• EXERCISE DIRECTIONS: Pull out, word for word, the lines from the start of the entries through the line that contains "сделают сотрудничество легким и приятным.", including that line. Leave the pictures out of your answer.

• PROVIDED DATA:
------
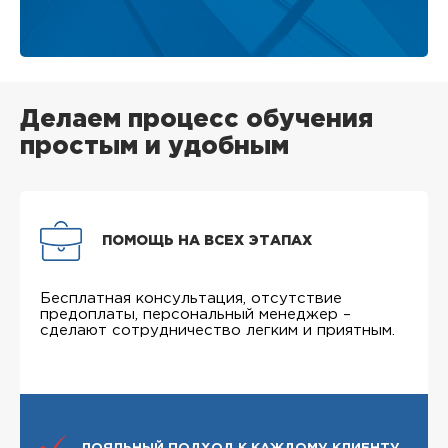
Делаем процесс обучения
простым и удобным
ПОМОЩЬ НА ВСЕХ ЭТАПАХ
Бесплатная консультация, отсутствие
предоплаты, персональный менеджер –
сделают сотрудничество легким и приятным.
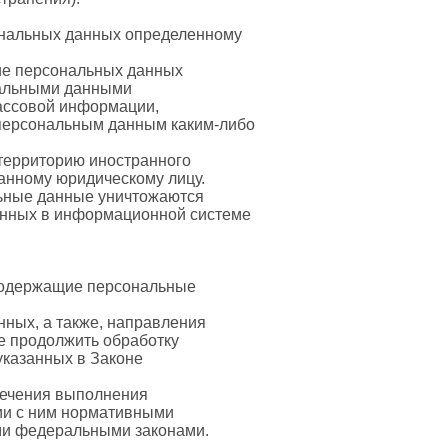
ональных данных определенному
ие персональных данных
нальными данными
массовой информации,
 персональным данным каким-либо
территорию иностранного
ранному юридическому лицу.
льные данные уничтожаются
анных в информационной системе
 содержащие персональные
нных, а также, направления
е продолжить обработку
указанных в Законе
печения выполнения
ии с ним нормативными
ми федеральными законами.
------
• TASK RESPONSE:
Делаем процесс обучения
простым и удобным
ПОМОЩЬ НА ВСЕХ ЭТАПАХ
Бесплатная консультация, отсутствие
предоплаты, персональный менеджер –
сделают сотрудничество легким и приятным.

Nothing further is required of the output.